On Mar 14, John Rippey, W3ULS said:
"To underscore Ed's point, I just came across the January '92 QST review of
the Ten-Tec Argonaut II/Delta II transceivers. The ARRL lab found IP3 of
the Argonaut to be -11 dbM while the Delta II IP3 tested at +2 dbM. Other
indices showed considerable variations as well. The reviewer, Dave Newkirk,
noted that the receiver portions of the two rigs were identical. He went on
to say: "The receiver variations we found . . . reflect sample-to-sample
variations in a single radio product."
It was a coincidence that ARRL had two radios with identical receivers to
go over since, as Ed states, ARRL usually tests only one sample.
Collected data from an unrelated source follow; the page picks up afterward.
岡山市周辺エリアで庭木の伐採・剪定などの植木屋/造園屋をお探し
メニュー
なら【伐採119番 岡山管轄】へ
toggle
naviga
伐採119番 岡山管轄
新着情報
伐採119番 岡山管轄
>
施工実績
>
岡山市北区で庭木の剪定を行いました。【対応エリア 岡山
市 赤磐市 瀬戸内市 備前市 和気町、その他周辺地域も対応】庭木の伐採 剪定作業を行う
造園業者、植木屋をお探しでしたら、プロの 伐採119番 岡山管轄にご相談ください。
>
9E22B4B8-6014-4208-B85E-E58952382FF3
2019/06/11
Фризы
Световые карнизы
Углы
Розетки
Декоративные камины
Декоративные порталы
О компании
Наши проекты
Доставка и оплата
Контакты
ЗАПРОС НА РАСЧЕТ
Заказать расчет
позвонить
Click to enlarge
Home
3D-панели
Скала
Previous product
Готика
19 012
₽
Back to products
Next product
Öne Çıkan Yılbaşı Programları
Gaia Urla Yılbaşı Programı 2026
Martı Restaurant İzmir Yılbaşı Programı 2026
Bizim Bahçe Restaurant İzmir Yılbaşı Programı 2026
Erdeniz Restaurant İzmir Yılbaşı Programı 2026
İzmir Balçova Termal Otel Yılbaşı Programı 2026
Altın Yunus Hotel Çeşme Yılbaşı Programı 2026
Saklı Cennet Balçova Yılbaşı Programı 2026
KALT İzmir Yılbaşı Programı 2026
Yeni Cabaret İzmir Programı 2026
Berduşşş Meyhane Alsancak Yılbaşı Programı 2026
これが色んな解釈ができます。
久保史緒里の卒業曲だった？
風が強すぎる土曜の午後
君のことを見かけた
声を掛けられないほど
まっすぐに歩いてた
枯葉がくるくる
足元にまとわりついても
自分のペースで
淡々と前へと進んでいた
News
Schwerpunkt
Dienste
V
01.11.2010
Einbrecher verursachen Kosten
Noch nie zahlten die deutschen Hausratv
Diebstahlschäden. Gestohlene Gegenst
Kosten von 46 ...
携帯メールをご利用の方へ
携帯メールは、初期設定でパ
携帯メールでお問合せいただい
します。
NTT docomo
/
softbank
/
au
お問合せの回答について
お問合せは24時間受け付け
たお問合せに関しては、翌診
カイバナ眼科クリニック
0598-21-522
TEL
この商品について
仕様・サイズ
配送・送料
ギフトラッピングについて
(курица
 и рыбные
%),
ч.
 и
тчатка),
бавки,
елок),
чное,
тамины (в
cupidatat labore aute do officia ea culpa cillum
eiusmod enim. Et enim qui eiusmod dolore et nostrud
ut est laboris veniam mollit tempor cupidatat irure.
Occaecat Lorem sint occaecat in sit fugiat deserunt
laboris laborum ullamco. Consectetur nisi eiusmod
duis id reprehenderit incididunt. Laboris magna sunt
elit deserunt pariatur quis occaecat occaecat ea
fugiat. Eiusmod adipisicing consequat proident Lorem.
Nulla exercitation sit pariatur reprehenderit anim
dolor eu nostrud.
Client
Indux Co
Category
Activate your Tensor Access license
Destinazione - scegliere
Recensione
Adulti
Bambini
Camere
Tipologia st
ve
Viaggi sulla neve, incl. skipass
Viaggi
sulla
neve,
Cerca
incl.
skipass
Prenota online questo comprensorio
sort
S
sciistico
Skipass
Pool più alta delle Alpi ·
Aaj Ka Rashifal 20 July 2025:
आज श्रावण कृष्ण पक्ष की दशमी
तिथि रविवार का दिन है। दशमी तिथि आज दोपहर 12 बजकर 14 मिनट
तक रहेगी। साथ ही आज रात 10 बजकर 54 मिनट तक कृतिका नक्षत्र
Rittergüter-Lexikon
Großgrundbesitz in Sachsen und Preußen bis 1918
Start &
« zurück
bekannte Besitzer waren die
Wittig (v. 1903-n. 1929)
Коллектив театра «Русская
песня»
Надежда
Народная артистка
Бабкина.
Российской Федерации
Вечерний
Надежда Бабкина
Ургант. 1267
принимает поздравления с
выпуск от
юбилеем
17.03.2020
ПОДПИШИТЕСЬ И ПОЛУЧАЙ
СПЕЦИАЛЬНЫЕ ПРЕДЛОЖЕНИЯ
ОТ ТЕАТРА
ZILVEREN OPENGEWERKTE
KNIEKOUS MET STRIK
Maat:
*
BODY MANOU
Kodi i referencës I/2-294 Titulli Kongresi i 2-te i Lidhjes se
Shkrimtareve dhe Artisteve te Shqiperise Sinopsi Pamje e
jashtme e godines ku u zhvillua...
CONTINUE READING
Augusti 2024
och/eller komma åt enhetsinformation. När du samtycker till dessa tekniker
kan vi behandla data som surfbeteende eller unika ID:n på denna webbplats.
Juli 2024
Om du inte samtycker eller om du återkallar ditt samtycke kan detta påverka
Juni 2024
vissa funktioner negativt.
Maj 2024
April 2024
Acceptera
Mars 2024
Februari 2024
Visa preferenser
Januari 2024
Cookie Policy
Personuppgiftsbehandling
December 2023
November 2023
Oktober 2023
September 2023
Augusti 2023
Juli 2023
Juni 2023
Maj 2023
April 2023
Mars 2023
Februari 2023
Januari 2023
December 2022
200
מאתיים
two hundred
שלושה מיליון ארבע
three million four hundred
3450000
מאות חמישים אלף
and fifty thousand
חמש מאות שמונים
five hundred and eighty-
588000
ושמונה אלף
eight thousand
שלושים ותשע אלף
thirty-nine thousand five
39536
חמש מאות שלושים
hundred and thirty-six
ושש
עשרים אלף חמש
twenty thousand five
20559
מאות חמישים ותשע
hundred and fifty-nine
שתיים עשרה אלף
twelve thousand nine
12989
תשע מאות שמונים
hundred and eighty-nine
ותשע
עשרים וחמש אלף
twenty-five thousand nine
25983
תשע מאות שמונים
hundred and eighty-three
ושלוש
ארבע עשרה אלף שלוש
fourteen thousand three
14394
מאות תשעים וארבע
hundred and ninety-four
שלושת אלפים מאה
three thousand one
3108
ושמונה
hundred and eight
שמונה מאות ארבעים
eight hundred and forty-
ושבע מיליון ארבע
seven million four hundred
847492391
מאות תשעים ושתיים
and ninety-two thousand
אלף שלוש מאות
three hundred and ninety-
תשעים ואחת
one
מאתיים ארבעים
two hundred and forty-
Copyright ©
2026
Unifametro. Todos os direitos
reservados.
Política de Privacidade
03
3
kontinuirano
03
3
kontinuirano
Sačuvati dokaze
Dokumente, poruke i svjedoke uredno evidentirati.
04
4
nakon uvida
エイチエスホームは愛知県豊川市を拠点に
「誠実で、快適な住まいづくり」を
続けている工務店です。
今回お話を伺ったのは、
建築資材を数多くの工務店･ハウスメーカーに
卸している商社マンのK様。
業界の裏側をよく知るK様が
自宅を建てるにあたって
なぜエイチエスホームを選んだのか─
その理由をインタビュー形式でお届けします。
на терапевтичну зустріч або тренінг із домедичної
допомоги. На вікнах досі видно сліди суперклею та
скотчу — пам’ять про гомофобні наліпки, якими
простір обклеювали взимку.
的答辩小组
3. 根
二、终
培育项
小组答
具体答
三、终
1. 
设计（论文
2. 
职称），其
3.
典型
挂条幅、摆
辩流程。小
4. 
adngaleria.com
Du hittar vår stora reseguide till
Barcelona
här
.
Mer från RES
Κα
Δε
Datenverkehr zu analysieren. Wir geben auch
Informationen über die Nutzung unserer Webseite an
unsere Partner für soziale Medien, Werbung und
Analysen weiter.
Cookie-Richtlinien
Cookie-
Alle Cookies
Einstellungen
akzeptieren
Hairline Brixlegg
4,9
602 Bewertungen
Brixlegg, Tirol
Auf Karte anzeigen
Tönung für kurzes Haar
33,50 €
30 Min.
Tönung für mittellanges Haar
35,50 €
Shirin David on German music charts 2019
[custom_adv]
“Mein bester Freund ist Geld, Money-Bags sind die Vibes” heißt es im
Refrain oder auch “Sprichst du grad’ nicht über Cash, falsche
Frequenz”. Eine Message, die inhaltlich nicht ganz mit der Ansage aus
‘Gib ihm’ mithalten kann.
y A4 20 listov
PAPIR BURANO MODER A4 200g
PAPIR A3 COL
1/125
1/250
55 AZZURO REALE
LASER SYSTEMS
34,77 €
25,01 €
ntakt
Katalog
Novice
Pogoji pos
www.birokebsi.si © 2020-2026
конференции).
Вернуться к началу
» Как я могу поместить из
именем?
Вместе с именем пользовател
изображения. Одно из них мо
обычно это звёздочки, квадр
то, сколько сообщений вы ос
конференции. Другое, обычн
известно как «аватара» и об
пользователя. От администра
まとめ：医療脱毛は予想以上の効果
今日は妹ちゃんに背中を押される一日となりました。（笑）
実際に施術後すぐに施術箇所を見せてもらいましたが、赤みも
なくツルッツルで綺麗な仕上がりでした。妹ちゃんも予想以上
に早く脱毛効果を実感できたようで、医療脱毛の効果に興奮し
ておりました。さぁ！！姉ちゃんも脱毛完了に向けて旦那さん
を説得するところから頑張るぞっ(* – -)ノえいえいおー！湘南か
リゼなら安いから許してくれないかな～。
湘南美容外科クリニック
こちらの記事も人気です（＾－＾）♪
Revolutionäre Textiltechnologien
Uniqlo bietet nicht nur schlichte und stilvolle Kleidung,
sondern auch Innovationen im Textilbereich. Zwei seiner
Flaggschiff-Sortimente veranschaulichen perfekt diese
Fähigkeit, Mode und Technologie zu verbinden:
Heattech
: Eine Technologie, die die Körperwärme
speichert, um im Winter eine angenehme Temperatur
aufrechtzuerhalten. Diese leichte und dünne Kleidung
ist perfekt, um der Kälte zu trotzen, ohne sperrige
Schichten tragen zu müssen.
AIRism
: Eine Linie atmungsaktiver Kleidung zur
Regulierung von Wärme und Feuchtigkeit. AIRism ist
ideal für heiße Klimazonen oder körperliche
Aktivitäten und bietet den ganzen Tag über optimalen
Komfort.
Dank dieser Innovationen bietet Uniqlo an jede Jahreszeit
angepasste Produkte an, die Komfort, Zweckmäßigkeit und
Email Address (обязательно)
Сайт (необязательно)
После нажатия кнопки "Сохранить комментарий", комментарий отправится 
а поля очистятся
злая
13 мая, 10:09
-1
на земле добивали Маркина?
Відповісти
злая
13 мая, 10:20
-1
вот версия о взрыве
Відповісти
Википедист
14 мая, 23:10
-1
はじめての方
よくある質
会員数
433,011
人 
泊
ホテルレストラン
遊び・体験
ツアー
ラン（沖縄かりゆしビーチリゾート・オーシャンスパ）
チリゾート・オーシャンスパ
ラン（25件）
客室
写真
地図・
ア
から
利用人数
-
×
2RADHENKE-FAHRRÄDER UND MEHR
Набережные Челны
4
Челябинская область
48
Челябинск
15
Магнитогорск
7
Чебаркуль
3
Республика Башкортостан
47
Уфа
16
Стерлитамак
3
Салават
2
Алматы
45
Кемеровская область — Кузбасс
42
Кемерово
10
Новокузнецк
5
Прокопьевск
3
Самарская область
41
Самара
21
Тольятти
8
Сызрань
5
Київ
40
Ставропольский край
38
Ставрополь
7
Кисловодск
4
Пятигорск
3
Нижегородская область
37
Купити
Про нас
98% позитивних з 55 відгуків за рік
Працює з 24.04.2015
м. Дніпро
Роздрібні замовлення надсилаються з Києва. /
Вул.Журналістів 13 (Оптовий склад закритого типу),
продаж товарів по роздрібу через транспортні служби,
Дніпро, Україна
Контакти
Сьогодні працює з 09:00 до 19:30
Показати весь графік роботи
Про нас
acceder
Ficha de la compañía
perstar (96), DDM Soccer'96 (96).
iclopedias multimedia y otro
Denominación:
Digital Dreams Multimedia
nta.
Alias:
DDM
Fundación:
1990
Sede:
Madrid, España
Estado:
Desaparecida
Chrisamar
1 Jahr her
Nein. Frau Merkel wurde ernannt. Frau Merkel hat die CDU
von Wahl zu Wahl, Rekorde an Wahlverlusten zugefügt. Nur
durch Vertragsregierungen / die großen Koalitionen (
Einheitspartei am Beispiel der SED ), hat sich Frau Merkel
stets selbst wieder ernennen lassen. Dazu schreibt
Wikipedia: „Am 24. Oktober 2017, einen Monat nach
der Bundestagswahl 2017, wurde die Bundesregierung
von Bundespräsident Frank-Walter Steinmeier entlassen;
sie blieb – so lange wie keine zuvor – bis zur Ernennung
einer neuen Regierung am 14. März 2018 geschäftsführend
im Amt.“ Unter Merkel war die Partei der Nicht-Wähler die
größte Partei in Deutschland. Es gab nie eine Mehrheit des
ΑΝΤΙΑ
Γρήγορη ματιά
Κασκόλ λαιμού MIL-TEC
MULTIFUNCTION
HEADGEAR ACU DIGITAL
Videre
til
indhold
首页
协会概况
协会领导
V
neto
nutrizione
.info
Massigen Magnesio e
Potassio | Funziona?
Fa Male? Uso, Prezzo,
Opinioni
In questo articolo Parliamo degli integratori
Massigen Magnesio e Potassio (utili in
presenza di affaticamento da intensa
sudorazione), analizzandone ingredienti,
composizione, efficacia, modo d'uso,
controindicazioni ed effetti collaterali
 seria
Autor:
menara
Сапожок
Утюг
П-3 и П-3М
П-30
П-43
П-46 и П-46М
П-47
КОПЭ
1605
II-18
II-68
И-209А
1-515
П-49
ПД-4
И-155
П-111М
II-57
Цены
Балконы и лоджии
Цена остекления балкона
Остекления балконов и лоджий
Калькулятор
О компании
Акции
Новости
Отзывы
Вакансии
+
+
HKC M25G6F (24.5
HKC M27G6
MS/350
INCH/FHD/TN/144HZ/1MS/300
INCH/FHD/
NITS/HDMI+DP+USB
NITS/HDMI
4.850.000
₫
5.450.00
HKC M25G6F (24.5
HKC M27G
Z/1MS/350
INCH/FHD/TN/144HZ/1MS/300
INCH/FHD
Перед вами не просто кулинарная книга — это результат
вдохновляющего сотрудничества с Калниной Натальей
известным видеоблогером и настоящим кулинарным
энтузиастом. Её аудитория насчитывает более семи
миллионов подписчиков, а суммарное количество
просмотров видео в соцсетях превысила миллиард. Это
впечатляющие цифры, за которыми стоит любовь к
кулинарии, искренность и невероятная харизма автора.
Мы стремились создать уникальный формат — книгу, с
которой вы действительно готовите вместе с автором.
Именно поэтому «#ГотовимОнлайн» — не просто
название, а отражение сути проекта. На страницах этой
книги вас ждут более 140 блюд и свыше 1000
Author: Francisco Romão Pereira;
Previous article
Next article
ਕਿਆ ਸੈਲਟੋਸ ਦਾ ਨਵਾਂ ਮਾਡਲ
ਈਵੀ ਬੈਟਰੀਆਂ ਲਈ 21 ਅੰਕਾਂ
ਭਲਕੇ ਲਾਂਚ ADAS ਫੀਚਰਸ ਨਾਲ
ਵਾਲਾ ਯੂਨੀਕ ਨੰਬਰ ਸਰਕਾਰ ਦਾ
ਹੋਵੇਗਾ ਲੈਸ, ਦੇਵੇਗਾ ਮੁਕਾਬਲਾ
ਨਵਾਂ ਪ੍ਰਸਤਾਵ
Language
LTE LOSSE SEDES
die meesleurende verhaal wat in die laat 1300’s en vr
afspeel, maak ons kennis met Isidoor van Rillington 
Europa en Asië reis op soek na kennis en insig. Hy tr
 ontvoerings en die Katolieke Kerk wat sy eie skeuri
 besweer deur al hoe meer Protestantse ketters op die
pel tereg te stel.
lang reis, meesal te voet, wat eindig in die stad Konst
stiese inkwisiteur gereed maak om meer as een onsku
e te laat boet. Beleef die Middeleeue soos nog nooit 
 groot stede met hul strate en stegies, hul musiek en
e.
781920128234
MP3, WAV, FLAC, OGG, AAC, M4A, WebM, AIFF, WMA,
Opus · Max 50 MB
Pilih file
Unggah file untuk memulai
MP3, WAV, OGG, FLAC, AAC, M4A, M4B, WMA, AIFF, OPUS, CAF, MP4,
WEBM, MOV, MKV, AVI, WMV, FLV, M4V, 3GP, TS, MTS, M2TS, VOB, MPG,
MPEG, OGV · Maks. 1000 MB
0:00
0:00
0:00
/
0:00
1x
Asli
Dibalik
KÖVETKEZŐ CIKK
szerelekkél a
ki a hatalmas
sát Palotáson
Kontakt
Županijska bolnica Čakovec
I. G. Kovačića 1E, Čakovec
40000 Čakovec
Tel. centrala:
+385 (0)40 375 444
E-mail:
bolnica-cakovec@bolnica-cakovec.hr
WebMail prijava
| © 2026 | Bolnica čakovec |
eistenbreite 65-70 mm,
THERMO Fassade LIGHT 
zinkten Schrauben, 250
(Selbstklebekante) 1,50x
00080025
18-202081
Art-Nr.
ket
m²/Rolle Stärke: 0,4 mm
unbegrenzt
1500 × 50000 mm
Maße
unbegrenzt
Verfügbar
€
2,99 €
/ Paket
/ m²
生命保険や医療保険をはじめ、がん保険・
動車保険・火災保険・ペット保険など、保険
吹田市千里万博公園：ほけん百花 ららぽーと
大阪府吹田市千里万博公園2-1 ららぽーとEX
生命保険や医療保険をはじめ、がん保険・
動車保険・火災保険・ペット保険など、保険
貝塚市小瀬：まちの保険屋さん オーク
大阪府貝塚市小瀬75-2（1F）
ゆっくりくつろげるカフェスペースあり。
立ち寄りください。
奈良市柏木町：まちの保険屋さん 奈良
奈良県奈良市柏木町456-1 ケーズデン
So the
variations noted by Dave Newkirk would have gone unreported otherwise."
Although the ARRL Lab nominally only tests a sample of one, I would say
that in the almost 6 years that I have been the Lab's Test Engineer,
for HF transceivers we have *frequently* looked at two rigs in any given
review, and in a couple of cases we have examined three (or more).
Now, these additional rigs don't go through the entire test battery of
course, but I always look at the "basic" performance on a couple of bands
(typically 80M and 20M), checking noise floor and dynamic range among
other things.
>From that experience, I can tell you that the noise floor and dynamic
range figures will vary roughly 3-5 dB. Greater variations do happen, but
that is rare in my experience. Keep in mind that with intercept point,
the variation will be greater because it is effected by differences in both
noise floor and IMD dynamic range. However, a 13 dB variation in IP3 is
greater than the usual amount of variation that I've seen, so I would
suggest that it be considered abnormal rather than typical.